My Marriage Has No Spiritual Leader
If you want and need your spouse to step up and make faith more of a priority, here are some things you can do.
A listener of The Naked Marriage Podcast recently sent a Facebook message to Ashley and me asking our advice. Her message echoed a frustration we have heard from many wives over the years. She said,
“Dave and Ashley, first of all, thank you for all you do to help married couples! I’ve been so encouraged by your podcast, your book, and all your resources. I’m writing to you today because I feel stuck and I’m not sure what to do. Here’s the situation. I’ve always wanted my husband to be the spiritual leader of the family, but he doesn’t seem to have any interest in going to church, praying, Bible study, serving together or any aspect of faith. He says he’s a Christian and I believe that he believes in Jesus, but he doesn’t seem to want to make any effort in things related to faith. The few times he has prayed with me or gone to church with me, I feel SO much closer to him, but those moments are very rare. How can I encourage my husband to be more of a spiritual leader? How can I help him prioritize his faith for his benefit and the benefit of our whole family without nagging him? I really feel stuck and discouraged. My faith in Christ is the most important part of my life, and right now, I don’t get to share that with my husband. Help! Thanks so much for reading this.” –Amber L.
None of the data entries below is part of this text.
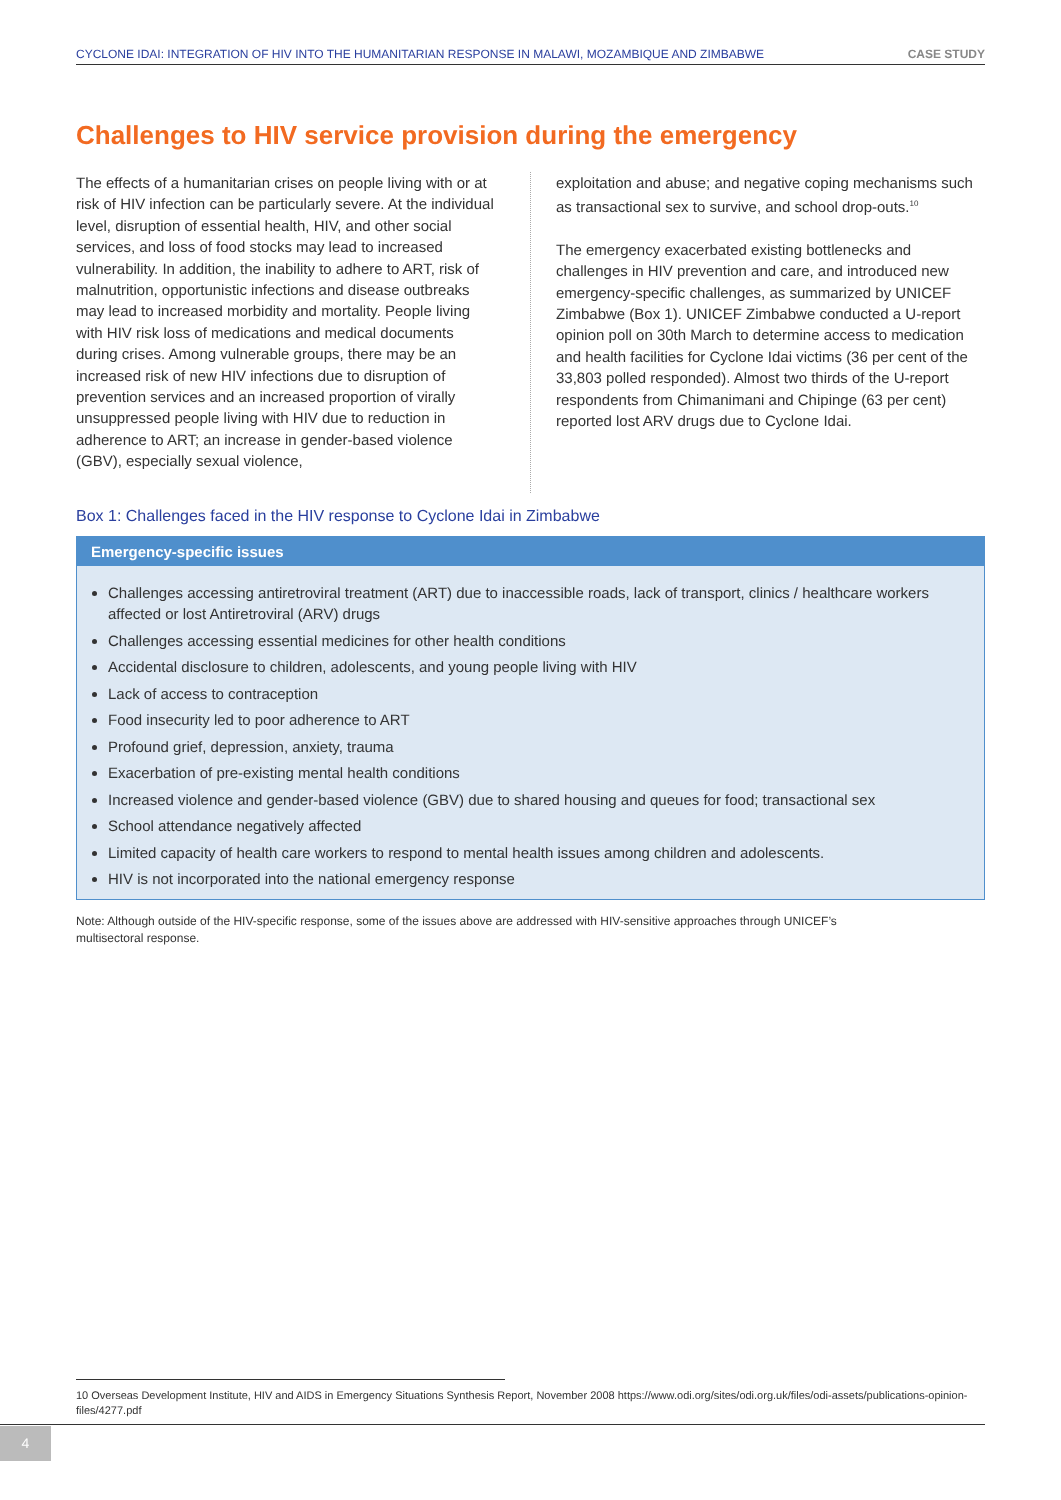CYCLONE IDAI: INTEGRATION OF HIV INTO THE HUMANITARIAN RESPONSE IN MALAWI, MOZAMBIQUE AND ZIMBABWE CASE STUDY
Challenges to HIV service provision during the emergency
The effects of a humanitarian crises on people living with or at risk of HIV infection can be particularly severe. At the individual level, disruption of essential health, HIV, and other social services, and loss of food stocks may lead to increased vulnerability. In addition, the inability to adhere to ART, risk of malnutrition, opportunistic infections and disease outbreaks may lead to increased morbidity and mortality. People living with HIV risk loss of medications and medical documents during crises. Among vulnerable groups, there may be an increased risk of new HIV infections due to disruption of prevention services and an increased proportion of virally unsuppressed people living with HIV due to reduction in adherence to ART; an increase in gender-based violence (GBV), especially sexual violence,
exploitation and abuse; and negative coping mechanisms such as transactional sex to survive, and school drop-outs.<sup>10</sup>
The emergency exacerbated existing bottlenecks and challenges in HIV prevention and care, and introduced new emergency-specific challenges, as summarized by UNICEF Zimbabwe (Box 1). UNICEF Zimbabwe conducted a U-report opinion poll on 30th March to determine access to medication and health facilities for Cyclone Idai victims (36 per cent of the 33,803 polled responded). Almost two thirds of the U-report respondents from Chimanimani and Chipinge (63 per cent) reported lost ARV drugs due to Cyclone Idai.
Box 1: Challenges faced in the HIV response to Cyclone Idai in Zimbabwe
Emergency-specific issues
Challenges accessing antiretroviral treatment (ART) due to inaccessible roads, lack of transport, clinics / healthcare workers affected or lost Antiretroviral (ARV) drugs
Challenges accessing essential medicines for other health conditions
Accidental disclosure to children, adolescents, and young people living with HIV
Lack of access to contraception
Food insecurity led to poor adherence to ART
Profound grief, depression, anxiety, trauma
Exacerbation of pre-existing mental health conditions
Increased violence and gender-based violence (GBV) due to shared housing and queues for food; transactional sex
School attendance negatively affected
Limited capacity of health care workers to respond to mental health issues among children and adolescents.
HIV is not incorporated into the national emergency response
Note: Although outside of the HIV-specific response, some of the issues above are addressed with HIV-sensitive approaches through UNICEF’s multisectoral response.
10 Overseas Development Institute, HIV and AIDS in Emergency Situations Synthesis Report, November 2008 https://www.odi.org/sites/odi.org.uk/files/odi-assets/publications-opinion-files/4277.pdf
4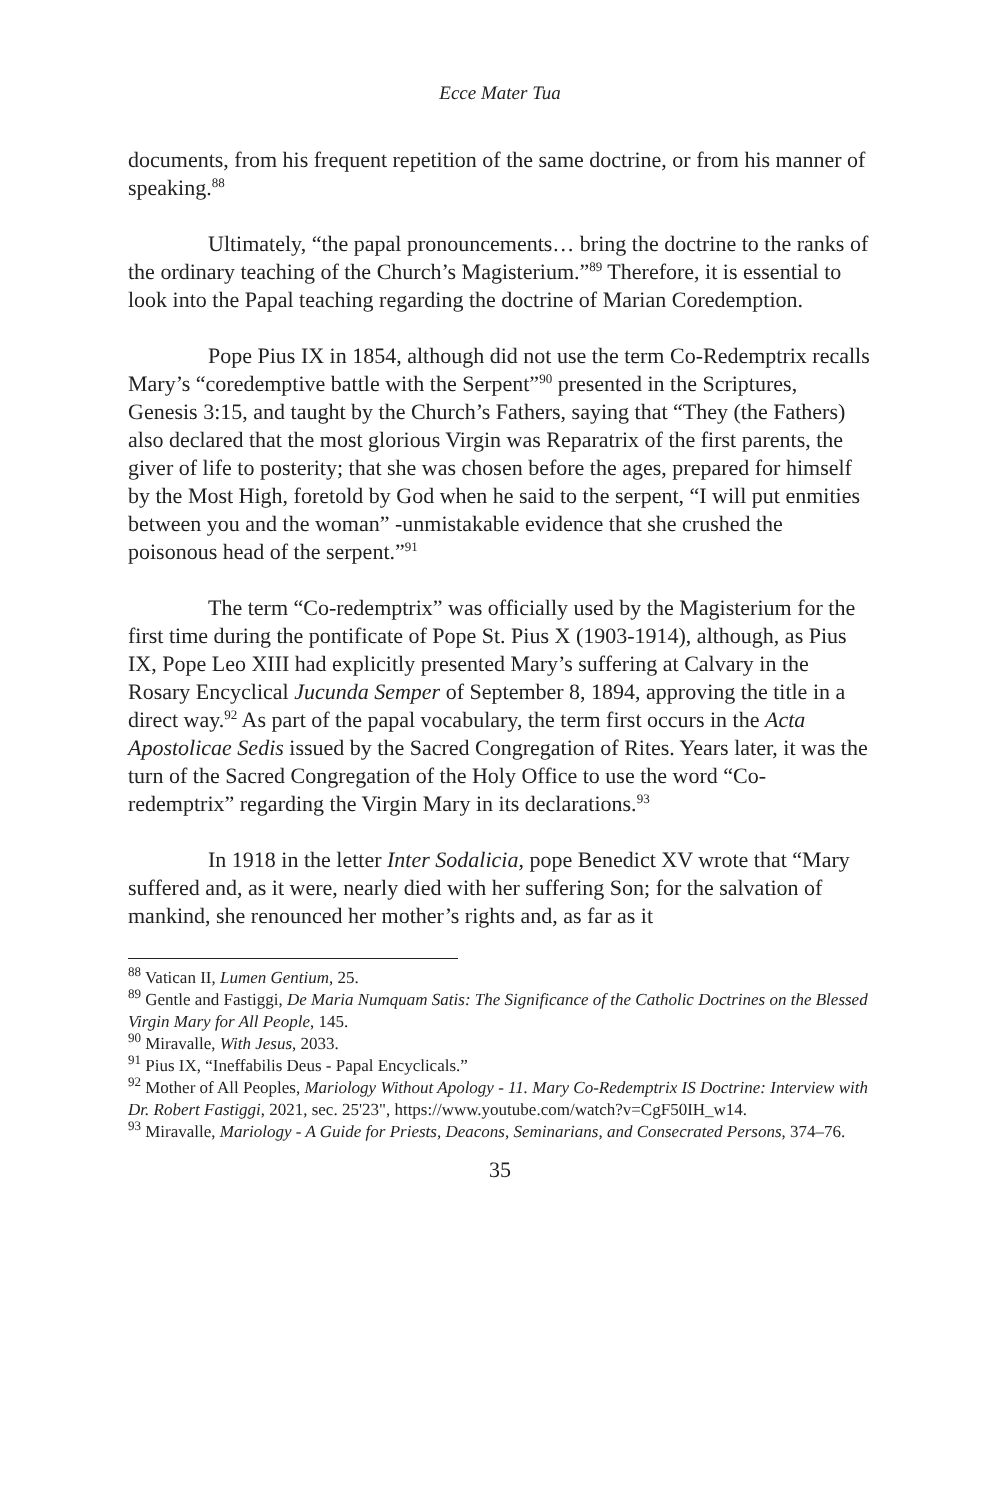Ecce Mater Tua
documents, from his frequent repetition of the same doctrine, or from his manner of speaking.<sup>88</sup>
Ultimately, “the papal pronouncements… bring the doctrine to the ranks of the ordinary teaching of the Church’s Magisterium.”<sup>89</sup> Therefore, it is essential to look into the Papal teaching regarding the doctrine of Marian Coredemption.
Pope Pius IX in 1854, although did not use the term Co-Redemptrix recalls Mary’s “coredemptive battle with the Serpent”<sup>90</sup> presented in the Scriptures, Genesis 3:15, and taught by the Church’s Fathers, saying that “They (the Fathers) also declared that the most glorious Virgin was Reparatrix of the first parents, the giver of life to posterity; that she was chosen before the ages, prepared for himself by the Most High, foretold by God when he said to the serpent, “I will put enmities between you and the woman” -unmistakable evidence that she crushed the poisonous head of the serpent.”<sup>91</sup>
The term “Co-redemptrix” was officially used by the Magisterium for the first time during the pontificate of Pope St. Pius X (1903-1914), although, as Pius IX, Pope Leo XIII had explicitly presented Mary’s suffering at Calvary in the Rosary Encyclical Jucunda Semper of September 8, 1894, approving the title in a direct way.<sup>92</sup> As part of the papal vocabulary, the term first occurs in the Acta Apostolicae Sedis issued by the Sacred Congregation of Rites. Years later, it was the turn of the Sacred Congregation of the Holy Office to use the word “Co-redemptrix” regarding the Virgin Mary in its declarations.<sup>93</sup>
In 1918 in the letter Inter Sodalicia, pope Benedict XV wrote that “Mary suffered and, as it were, nearly died with her suffering Son; for the salvation of mankind, she renounced her mother’s rights and, as far as it
<sup>88</sup> Vatican II, Lumen Gentium, 25.
<sup>89</sup> Gentle and Fastiggi, De Maria Numquam Satis: The Significance of the Catholic Doctrines on the Blessed Virgin Mary for All People, 145.
<sup>90</sup> Miravalle, With Jesus, 2033.
<sup>91</sup> Pius IX, “Ineffabilis Deus - Papal Encyclicals.”
<sup>92</sup> Mother of All Peoples, Mariology Without Apology - 11. Mary Co-Redemptrix IS Doctrine: Interview with Dr. Robert Fastiggi, 2021, sec. 25'23", https://www.youtube.com/watch?v=CgF50IH_w14.
<sup>93</sup> Miravalle, Mariology - A Guide for Priests, Deacons, Seminarians, and Consecrated Persons, 374–76.
35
Can YOU relate to Amber’s struggle in your marriage? Our experience over the years has revealed the sad truth that countless wives (and some husbands too) feel this friction and frustration in their marriage. If you want and need your spouse to step up and make faith more of a priority, here are some things you can do.
1. Trust in God’s Timing
“Wait patiently for the Lord. Be brave and courageous. Yes, wait patiently for the Lord.” (Psalm 27:14)
Remember that you don’t have the power to change your spouse. Your primary job is to love your spouse and trust God to work through His love and your love to bring about changes. Remember that God loves your spouse even more than you do so in your prayers, keep thanking the Lord for the good in your life. Trust Him with your pain and frustration and consistently pray for your spouse. Keep praying! You might be the only person in your husband’s life who is praying for him, and your prayers have power.
2. Be an Encourager; Not a Critic
“So encourage each other and build each other up, just as you are already doing.” (1 Thessalonians 5:11)
When you’re frustrated by your spouse’s behavior in ANY aspect of marriage (whether it’s faith-related or not), there’s a temptation to be snarky, sarcastic, cold or critical. Resist that temptation, because those negative behaviors are much more likely to cause more resentment than to create any healthy changes. When your spouse does something praiseworthy, make a BIG deal about it. Cheer on the good much more than you’re focusing on what you’d like to change. Encouragement almost always brings about more positive change than criticism or nagging.
3. Keep Prioritizing Your Faith, Even While You’re Waiting for Your Spouse to Join You
“So let’s not get tired of doing what is good. At just the right time, we will reap a harvest of blessing if we don’t give up.” (Galatians 6:9)
Don’t get stuck on autopilot while you’re waiting for your husband to step up. Remember that you have direct access to God through Christ and you can boldly approach His throne of Grace anytime. Keep praying. Keep setting the right example for your kids (and for your spouse). Keep making church attendance and involvement a priority. I know it’s more difficult when your spouse doesn’t partner with you in these things, but don’t let that stop you.
4. Keep Loving Your Spouse the Way God Loves
“This is my commandment: Love each other in the same way I have loved you.” (John 15:12)
God gives us His best when we are at our worst. He forgives us of our worst sins. He sacrifices for us when we’re in no position to repay and then we’re called to love each other the way He loves us. Don’t treat your spouse the way your spouse treats you; treat your spouse the way God treats you. Keep giving your best. Continue to be a good spouse and a good witness. Don’t lose hope or lose faith. God is only asking your faithfulness. He’ll handle the rest.